Quali sono le deformazioni del metallo e la fatica del metallo?

Metalli diversi rispondono alla deformazione in modi diversi

Questa asta in titanio è stata allungata al doppio della sua lunghezza originale, una sollecitazione ingegneristica del 100%. Foto e copia dunand.northwestern.edu

Tutti i metalli si deformano (si stirano o si comprimono) quando sono sollecitati, in misura maggiore o minore. Questa deformazione è un segno visibile della tensione del metallo.

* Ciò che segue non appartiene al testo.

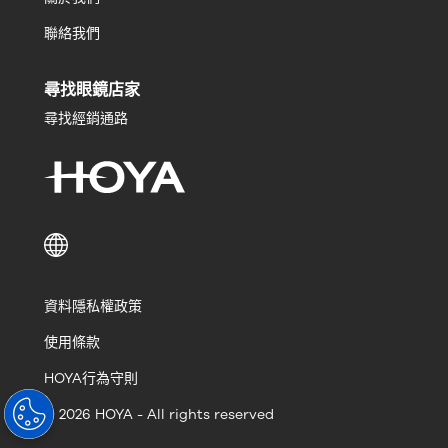
聯絡我們
尋找眼鏡店家
尋找經銷通路
資料隱私權政策
使用條款
HOYA行為守則
© 2026 HOYA - All rights reserved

Nella metallurgia, la deformazione può essere definita come la deformazione di un metallo a causa dello stress. In altre parole, è una misura di quanto un metallo è stato allungato o compresso rispetto alla sua lunghezza originale. Se c'è un aumento della lunghezza di un pezzo di metallo a causa di stress, questo viene indicato come sforzo di trazione.

Ma se c'è una riduzione della lunghezza, questa è una sollecitazione a compressione.

Ceppo metallico in materiali duttili (pieghevoli)

Alcuni metalli (come l'acciaio inossidabile e molte altre leghe) danno sotto stress . Ciò consente loro di piegarsi o deformarsi senza rompersi. Altri metalli, come ghisa, frattura e rottura rapidamente sotto stress. Anche l'acciaio inossidabile, tuttavia, si indebolisce e si rompe sotto sufficiente stress.

I metalli come l'acciaio a basso tenore di carbonio si piegano invece di rompersi sotto stress. Ad un certo livello di stress, tuttavia, raggiungono un "punto di snervamento" ben compreso. Quando raggiungono il punto di snervamento, il metallo diventa "deformato". Ciò significa che è necessario più stress per deformare ulteriormente il metallo. Il metallo diventa meno duttile o pieghevole. In un certo senso, questo rende il metallo più difficile. Ma mentre l'incrudimento rende più difficile la deformazione del metallo, rende anche il metallo più fragile. Il metallo fragile può rompersi, o fallire, abbastanza facilmente.

Ceppo metallico in materiali fragili

Alcuni metalli sono intrinsecamente fragili, il che significa che sono particolarmente soggetti a fratture. I metalli fragili comprendono acciai a medio e alto tenore di carbonio. A differenza dei materiali duttili, questi metalli non hanno un punto di snervamento ben definito. Invece, quando raggiungono un certo livello di stress, si rompono.

I metalli fragili si comportano molto come altri materiali fragili come vetro, pietra e cemento. Come questi materiali, sono forti in certi modi - ma poiché non possono piegarsi o allungarsi, non sono appropriati per determinati usi.

Ceppo metallico di misurazione

La misura più comune di sforzo nei metalli è chiamata ingegneria ceppo. La deformazione ingegneristica può essere calcolata come la variazione di lunghezza divisa per la lunghezza originale. Ad esempio, una barra in titanio da 2,0 "che è stata allungata a 2,2" si dice abbia sperimentato una tensione di trazione pari a 0,1 o 10 percento.

Fatica del metallo risultante dalla deformazione del metallo

Quando i metalli duttili sono sollecitati, si deformano. Se lo stress viene rimosso prima che il metallo raggiunga il suo punto di snervamento, il metallo ritorna alla sua forma precedente. Mentre il metallo sembra essere tornato al suo stato originale, tuttavia, piccoli difetti sono effettivamente apparsi a livello molecolare.

Ogni volta che il metallo si deforma e quindi ritorna alla sua forma originale, si verificano più errori molecolari. Dopo molte deformazioni, ci sono così tanti difetti molecolari che il metallo si incrina. Quando ciò accade, viene descritto come "affaticamento del metallo". La fatica del metallo è irreversibile.

La fatica del metallo è particolarmente problematica in situazioni in cui il metallo viene sollecitato più e più volte.

Ad esempio, è stata una delle principali cause di fallimento degli aerei prima che fosse pienamente compresa. Per evitare l'affaticamento del metallo, è importante esaminare regolarmente campioni di metallo sotto stress utilizzando un microscopio.